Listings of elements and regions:
§
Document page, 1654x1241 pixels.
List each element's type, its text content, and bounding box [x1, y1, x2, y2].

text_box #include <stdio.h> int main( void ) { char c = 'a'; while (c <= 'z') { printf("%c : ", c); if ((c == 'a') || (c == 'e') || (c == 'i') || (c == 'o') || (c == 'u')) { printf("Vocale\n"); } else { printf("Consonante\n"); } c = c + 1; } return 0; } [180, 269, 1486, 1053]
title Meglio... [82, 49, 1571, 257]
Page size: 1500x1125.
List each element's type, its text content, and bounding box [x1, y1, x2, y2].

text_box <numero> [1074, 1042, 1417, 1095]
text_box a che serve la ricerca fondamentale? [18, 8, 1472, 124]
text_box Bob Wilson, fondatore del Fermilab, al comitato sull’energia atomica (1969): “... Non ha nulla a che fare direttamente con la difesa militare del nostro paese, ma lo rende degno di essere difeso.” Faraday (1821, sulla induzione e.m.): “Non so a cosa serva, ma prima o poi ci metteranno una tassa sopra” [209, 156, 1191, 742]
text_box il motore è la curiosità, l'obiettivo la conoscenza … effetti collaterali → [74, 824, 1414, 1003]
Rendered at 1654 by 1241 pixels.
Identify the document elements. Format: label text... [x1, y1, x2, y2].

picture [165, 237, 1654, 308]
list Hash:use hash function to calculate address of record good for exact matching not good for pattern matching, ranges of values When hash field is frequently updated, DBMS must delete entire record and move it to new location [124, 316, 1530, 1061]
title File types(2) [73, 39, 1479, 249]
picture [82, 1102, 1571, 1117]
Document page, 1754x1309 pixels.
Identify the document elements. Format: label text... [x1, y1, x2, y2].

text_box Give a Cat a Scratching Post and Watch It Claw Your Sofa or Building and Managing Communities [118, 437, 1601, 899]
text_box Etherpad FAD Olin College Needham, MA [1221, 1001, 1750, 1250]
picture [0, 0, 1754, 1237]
§
== WORK TO BE COMPLETED ==
Reproduce word for word the stretch from the start of the listings through the line containing "title Meglio... [82, 49, 1571, 257]", including both ends.

== WORKED SOLUTION ==
Document page, 1654x1241 pixels.
List each element's type, its text content, and bounding box [x1, y1, x2, y2].

text_box #include <stdio.h> int main( void ) { char c = 'a'; while (c <= 'z') { printf("%c : ", c); if ((c == 'a') || (c == 'e') || (c == 'i') || (c == 'o') || (c == 'u')) { printf("Vocale\n"); } else { printf("Consonante\n"); } c = c + 1; } return 0; } [180, 269, 1486, 1053]
title Meglio... [82, 49, 1571, 257]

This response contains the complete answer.